### [Records from a data source]
=====

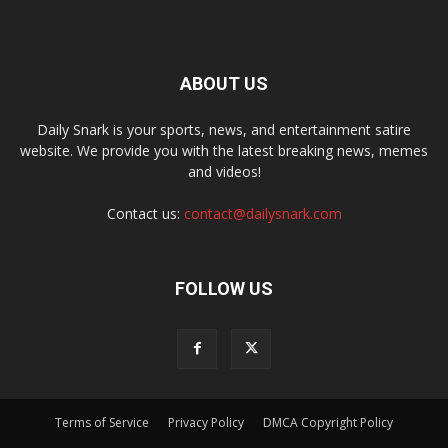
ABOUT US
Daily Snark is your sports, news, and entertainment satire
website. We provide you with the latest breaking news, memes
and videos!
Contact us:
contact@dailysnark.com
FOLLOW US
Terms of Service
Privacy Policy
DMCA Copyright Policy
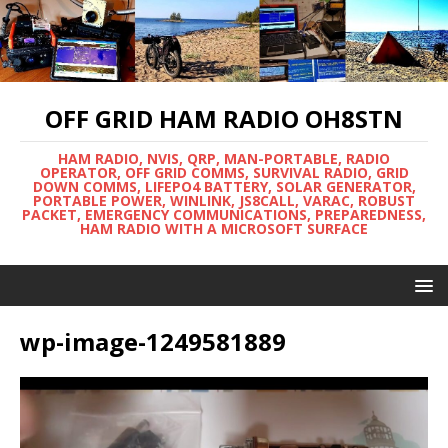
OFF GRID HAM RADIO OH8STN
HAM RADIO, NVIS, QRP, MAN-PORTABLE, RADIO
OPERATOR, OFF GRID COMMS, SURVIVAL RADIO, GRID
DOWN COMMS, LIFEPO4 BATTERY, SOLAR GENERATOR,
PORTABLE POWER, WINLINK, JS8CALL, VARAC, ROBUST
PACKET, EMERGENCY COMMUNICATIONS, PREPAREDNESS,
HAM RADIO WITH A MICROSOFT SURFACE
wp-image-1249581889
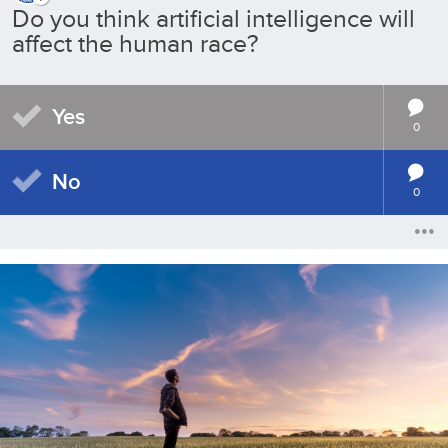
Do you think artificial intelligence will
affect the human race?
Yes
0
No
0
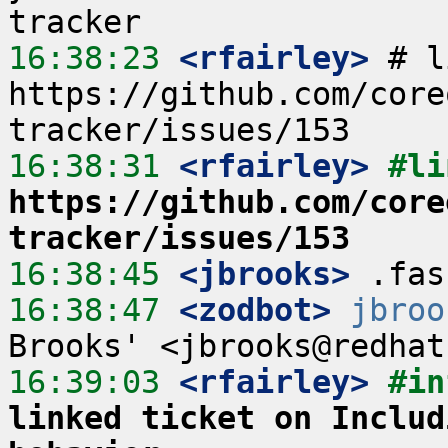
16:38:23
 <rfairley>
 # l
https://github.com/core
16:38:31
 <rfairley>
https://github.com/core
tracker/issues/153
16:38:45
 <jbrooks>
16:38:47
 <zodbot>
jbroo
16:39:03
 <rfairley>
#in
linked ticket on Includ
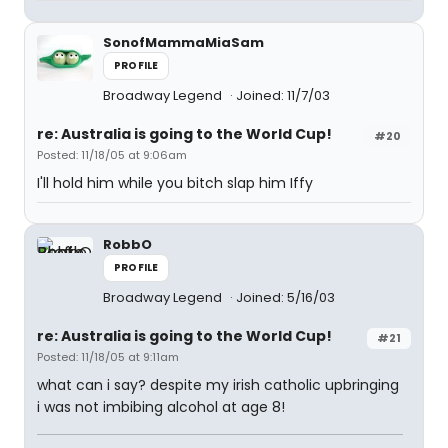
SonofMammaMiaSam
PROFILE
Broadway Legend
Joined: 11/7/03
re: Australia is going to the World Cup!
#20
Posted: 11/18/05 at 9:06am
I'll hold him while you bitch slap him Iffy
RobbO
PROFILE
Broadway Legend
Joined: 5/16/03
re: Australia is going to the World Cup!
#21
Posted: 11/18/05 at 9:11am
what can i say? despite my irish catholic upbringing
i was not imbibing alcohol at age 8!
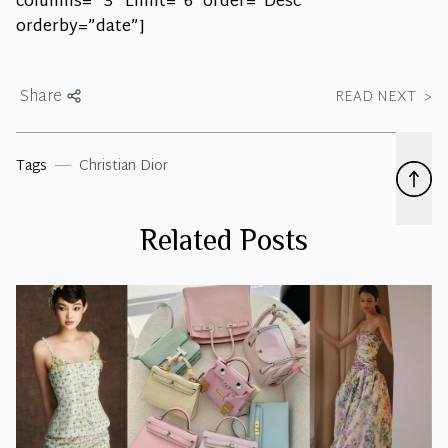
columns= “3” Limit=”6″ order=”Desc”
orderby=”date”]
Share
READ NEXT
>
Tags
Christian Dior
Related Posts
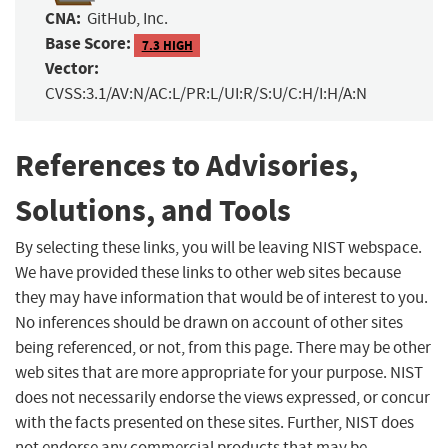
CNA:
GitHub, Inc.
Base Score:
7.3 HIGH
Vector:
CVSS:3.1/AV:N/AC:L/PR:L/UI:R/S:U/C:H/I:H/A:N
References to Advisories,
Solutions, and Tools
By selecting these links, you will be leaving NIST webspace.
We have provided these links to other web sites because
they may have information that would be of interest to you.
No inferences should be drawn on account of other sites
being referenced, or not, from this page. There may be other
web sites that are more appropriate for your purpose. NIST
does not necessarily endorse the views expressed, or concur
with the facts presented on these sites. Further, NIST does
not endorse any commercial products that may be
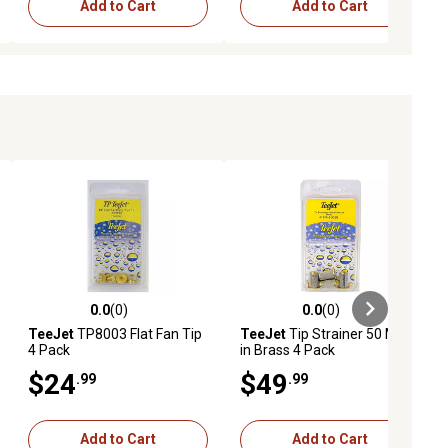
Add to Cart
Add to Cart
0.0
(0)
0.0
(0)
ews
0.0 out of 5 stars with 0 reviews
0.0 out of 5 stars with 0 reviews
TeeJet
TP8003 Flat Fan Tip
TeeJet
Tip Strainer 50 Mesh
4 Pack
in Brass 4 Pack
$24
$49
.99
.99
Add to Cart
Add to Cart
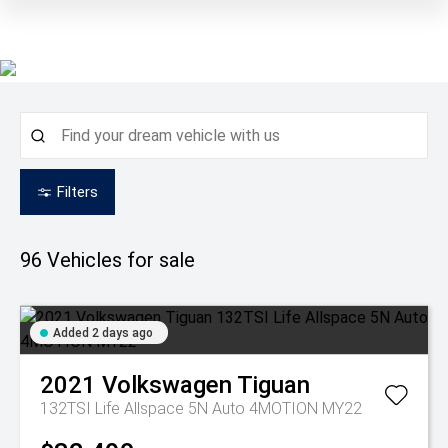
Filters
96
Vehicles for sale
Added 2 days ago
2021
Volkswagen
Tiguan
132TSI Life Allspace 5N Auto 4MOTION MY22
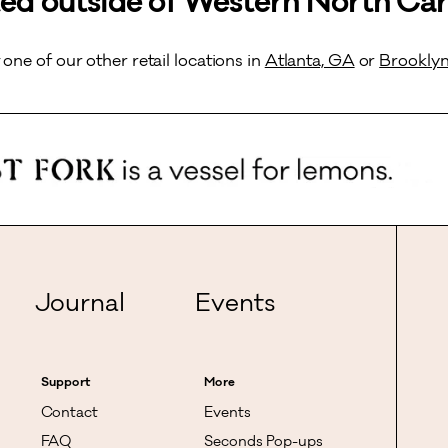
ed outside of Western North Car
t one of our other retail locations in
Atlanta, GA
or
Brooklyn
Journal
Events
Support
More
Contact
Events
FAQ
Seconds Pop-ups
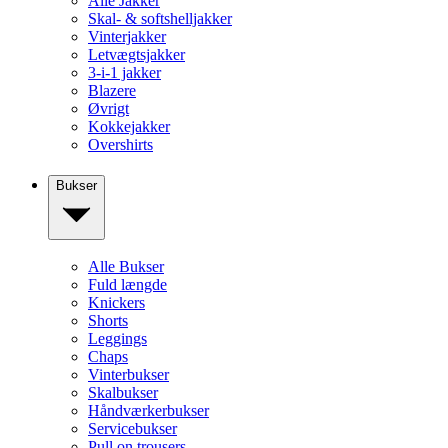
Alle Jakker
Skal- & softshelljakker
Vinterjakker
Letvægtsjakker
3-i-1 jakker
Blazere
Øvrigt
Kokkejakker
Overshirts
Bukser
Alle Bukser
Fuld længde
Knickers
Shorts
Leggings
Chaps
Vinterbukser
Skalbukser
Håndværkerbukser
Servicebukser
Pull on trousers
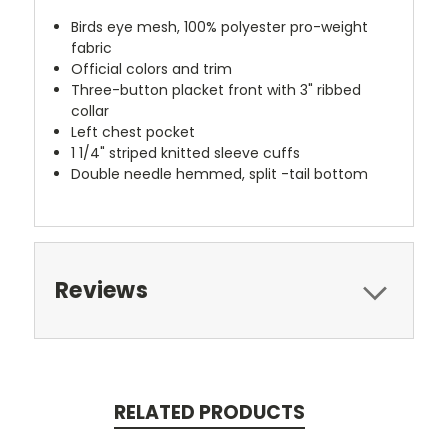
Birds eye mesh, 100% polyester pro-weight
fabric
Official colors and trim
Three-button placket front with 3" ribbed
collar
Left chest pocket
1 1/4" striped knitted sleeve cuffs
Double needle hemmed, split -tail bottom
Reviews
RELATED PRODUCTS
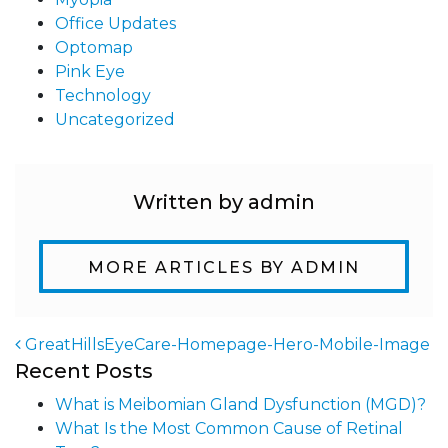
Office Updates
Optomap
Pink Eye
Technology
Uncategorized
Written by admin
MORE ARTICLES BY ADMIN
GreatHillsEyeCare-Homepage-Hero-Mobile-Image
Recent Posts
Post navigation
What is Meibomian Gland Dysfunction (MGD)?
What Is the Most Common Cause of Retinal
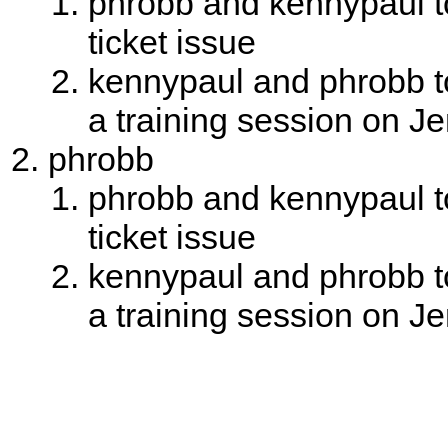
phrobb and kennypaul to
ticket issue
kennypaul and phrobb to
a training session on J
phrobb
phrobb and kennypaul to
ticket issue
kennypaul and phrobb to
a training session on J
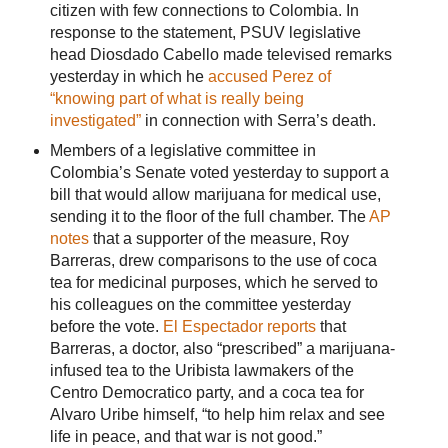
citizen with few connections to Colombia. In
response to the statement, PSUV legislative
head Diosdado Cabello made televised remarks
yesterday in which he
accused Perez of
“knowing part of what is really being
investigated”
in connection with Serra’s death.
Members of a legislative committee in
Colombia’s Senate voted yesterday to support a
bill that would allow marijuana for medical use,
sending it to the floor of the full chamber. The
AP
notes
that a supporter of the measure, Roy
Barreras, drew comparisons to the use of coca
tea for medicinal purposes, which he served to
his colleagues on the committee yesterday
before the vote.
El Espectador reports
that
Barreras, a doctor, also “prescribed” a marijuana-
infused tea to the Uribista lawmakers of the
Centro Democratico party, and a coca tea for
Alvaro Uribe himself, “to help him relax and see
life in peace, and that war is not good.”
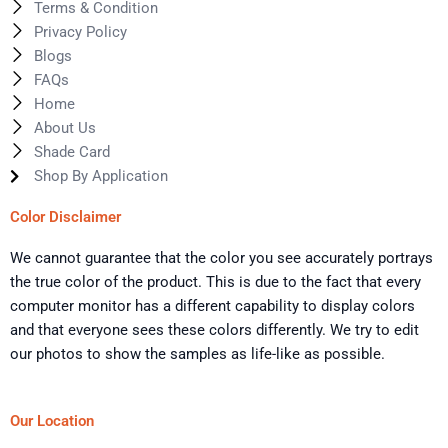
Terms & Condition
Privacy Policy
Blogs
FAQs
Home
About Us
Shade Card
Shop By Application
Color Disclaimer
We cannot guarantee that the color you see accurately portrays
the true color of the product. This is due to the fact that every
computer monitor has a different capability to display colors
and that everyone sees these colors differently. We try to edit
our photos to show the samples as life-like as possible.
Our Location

=====

Rewrite the text of all the entries above, substituting "Stage Legend" for every occurrence of "Broadway Legend" and leaving everything else unchanged. Omit the pictures from your answer.

### [REPLY]
ABOUT US
Daily Snark is your sports, news, and entertainment satire
website. We provide you with the latest breaking news, memes
and videos!
Contact us:
contact@dailysnark.com
FOLLOW US
Terms of Service
Privacy Policy
DMCA Copyright Policy
OFF GRID HAM RADIO OH8STN
HAM RADIO, NVIS, QRP, MAN-PORTABLE, RADIO
OPERATOR, OFF GRID COMMS, SURVIVAL RADIO, GRID
DOWN COMMS, LIFEPO4 BATTERY, SOLAR GENERATOR,
PORTABLE POWER, WINLINK, JS8CALL, VARAC, ROBUST
PACKET, EMERGENCY COMMUNICATIONS, PREPAREDNESS,
HAM RADIO WITH A MICROSOFT SURFACE
wp-image-1249581889
Do you think artificial intelligence will
affect the human race?
Yes
0
No
0
16:38:23
 <rfairley>
 # l
https://github.com/core
16:38:31
 <rfairley>
https://github.com/core
tracker/issues/153
16:38:45
 <jbrooks>
16:38:47
 <zodbot>
jbroo
16:39:03
 <rfairley>
#in
linked ticket on Includ
SonofMammaMiaSam
PROFILE
Stage Legend
Joined: 11/7/03
re: Australia is going to the World Cup!
#20
Posted: 11/18/05 at 9:06am
I'll hold him while you bitch slap him Iffy
RobbO
PROFILE
Stage Legend
Joined: 5/16/03
re: Australia is going to the World Cup!
#21
Posted: 11/18/05 at 9:11am
what can i say? despite my irish catholic upbringing
i was not imbibing alcohol at age 8!
columns= “3” Limit=”6″ order=”Desc”
orderby=”date”]
Share
READ NEXT
>
Tags
Christian Dior
Related Posts
CNA:
GitHub, Inc.
Base Score:
7.3 HIGH
Vector:
CVSS:3.1/AV:N/AC:L/PR:L/UI:R/S:U/C:H/I:H/A:N
References to Advisories,
Solutions, and Tools
By selecting these links, you will be leaving NIST webspace.
We have provided these links to other web sites because
they may have information that would be of interest to you.
No inferences should be drawn on account of other sites
being referenced, or not, from this page. There may be other
web sites that are more appropriate for your purpose. NIST
does not necessarily endorse the views expressed, or concur
with the facts presented on these sites. Further, NIST does
not endorse any commercial products that may be
Add to Cart
Add to Cart
0.0
(0)
0.0
(0)
ews
0.0 out of 5 stars with 0 reviews
0.0 out of 5 stars with 0 reviews
TeeJet
TP8003 Flat Fan Tip
TeeJet
Tip Strainer 50 Mesh
4 Pack
in Brass 4 Pack
$24
$49
.99
.99
Add to Cart
Add to Cart
Filters
96
Vehicles for sale
Added 2 days ago
2021
Volkswagen
Tiguan
132TSI Life Allspace 5N Auto 4MOTION MY22
ed outside of Western North Car
t one of our other retail locations in
Atlanta, GA
or
Brooklyn
Journal
Events
Support
More
Contact
Events
FAQ
Seconds Pop-ups
Alle Jakker
Skal- & softshelljakker
Vinterjakker
Letvægtsjakker
3-i-1 jakker
Blazere
Øvrigt
Kokkejakker
Overshirts
Bukser
Alle Bukser
Fuld længde
Knickers
Shorts
Leggings
Chaps
Vinterbukser
Skalbukser
Håndværkerbukser
Servicebukser
Pull on trousers
Birds eye mesh, 100% polyester pro-weight
fabric
Official colors and trim
Three-button placket front with 3" ribbed
collar
Left chest pocket
1 1/4" striped knitted sleeve cuffs
Double needle hemmed, split -tail bottom
Reviews
RELATED PRODUCTS
Office Updates
Optomap
Pink Eye
Technology
Uncategorized
Written by admin
MORE ARTICLES BY ADMIN
GreatHillsEyeCare-Homepage-Hero-Mobile-Image
Recent Posts
Post navigation
What is Meibomian Gland Dysfunction (MGD)?
What Is the Most Common Cause of Retinal
phrobb and kennypaul to
ticket issue
kennypaul and phrobb to
a training session on J
phrobb
phrobb and kennypaul to
ticket issue
kennypaul and phrobb to
a training session on J
citizen with few connections to Colombia. In
response to the statement, PSUV legislative
head Diosdado Cabello made televised remarks
yesterday in which he
accused Perez of
“knowing part of what is really being
investigated”
in connection with Serra’s death.
Members of a legislative committee in
Colombia’s Senate voted yesterday to support a
bill that would allow marijuana for medical use,
sending it to the floor of the full chamber. The
AP
notes
that a supporter of the measure, Roy
Barreras, drew comparisons to the use of coca
tea for medicinal purposes, which he served to
his colleagues on the committee yesterday
before the vote.
El Espectador reports
that
Barreras, a doctor, also “prescribed” a marijuana-
infused tea to the Uribista lawmakers of the
Centro Democratico party, and a coca tea for
Alvaro Uribe himself, “to help him relax and see
life in peace, and that war is not good.”
Terms & Condition
Privacy Policy
Blogs
FAQs
Home
About Us
Shade Card
Shop By Application
Color Disclaimer
We cannot guarantee that the color you see accurately portrays
the true color of the product. This is due to the fact that every
computer monitor has a different capability to display colors
and that everyone sees these colors differently. We try to edit
our photos to show the samples as life-like as possible.
Our Location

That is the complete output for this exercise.